Stored items
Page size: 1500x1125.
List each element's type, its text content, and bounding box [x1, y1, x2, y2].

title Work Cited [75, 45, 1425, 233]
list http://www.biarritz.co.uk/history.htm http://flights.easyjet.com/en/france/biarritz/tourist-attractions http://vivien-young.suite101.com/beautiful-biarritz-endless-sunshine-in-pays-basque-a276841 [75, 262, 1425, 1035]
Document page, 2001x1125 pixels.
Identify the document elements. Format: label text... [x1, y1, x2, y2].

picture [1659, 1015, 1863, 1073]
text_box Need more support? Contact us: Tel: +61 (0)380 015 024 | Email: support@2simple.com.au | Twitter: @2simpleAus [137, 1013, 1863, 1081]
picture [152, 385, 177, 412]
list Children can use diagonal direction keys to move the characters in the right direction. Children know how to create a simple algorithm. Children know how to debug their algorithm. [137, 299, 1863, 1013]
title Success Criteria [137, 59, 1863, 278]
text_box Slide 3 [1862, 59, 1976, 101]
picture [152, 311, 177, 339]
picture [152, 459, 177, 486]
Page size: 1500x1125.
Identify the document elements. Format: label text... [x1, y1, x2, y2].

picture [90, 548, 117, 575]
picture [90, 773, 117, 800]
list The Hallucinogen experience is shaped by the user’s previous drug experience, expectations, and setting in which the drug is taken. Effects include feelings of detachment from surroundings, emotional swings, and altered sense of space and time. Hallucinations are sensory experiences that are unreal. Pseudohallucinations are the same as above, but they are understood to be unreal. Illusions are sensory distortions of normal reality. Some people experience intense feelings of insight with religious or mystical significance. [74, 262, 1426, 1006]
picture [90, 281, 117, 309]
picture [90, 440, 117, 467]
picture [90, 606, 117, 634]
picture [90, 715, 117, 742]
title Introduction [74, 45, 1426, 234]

WHAT TO PRODUCE:
Each entry is to be given again, exactly as it stands.

WRITTEN REPLY:
Page size: 1500x1125.
List each element's type, its text content, and bounding box [x1, y1, x2, y2].

title Work Cited [75, 45, 1425, 233]
list http://www.biarritz.co.uk/history.htm http://flights.easyjet.com/en/france/biarritz/tourist-attractions http://vivien-young.suite101.com/beautiful-biarritz-endless-sunshine-in-pays-basque-a276841 [75, 262, 1425, 1035]
Document page, 2001x1125 pixels.
Identify the document elements. Format: label text... [x1, y1, x2, y2].

picture [1659, 1015, 1863, 1073]
text_box Need more support? Contact us: Tel: +61 (0)380 015 024 | Email: support@2simple.com.au | Twitter: @2simpleAus [137, 1013, 1863, 1081]
picture [152, 385, 177, 412]
list Children can use diagonal direction keys to move the characters in the right direction. Children know how to create a simple algorithm. Children know how to debug their algorithm. [137, 299, 1863, 1013]
title Success Criteria [137, 59, 1863, 278]
text_box Slide 3 [1862, 59, 1976, 101]
picture [152, 311, 177, 339]
picture [152, 459, 177, 486]
Page size: 1500x1125.
Identify the document elements. Format: label text... [x1, y1, x2, y2].

picture [90, 548, 117, 575]
picture [90, 773, 117, 800]
list The Hallucinogen experience is shaped by the user’s previous drug experience, expectations, and setting in which the drug is taken. Effects include feelings of detachment from surroundings, emotional swings, and altered sense of space and time. Hallucinations are sensory experiences that are unreal. Pseudohallucinations are the same as above, but they are understood to be unreal. Illusions are sensory distortions of normal reality. Some people experience intense feelings of insight with religious or mystical significance. [74, 262, 1426, 1006]
picture [90, 281, 117, 309]
picture [90, 440, 117, 467]
picture [90, 606, 117, 634]
picture [90, 715, 117, 742]
title Introduction [74, 45, 1426, 234]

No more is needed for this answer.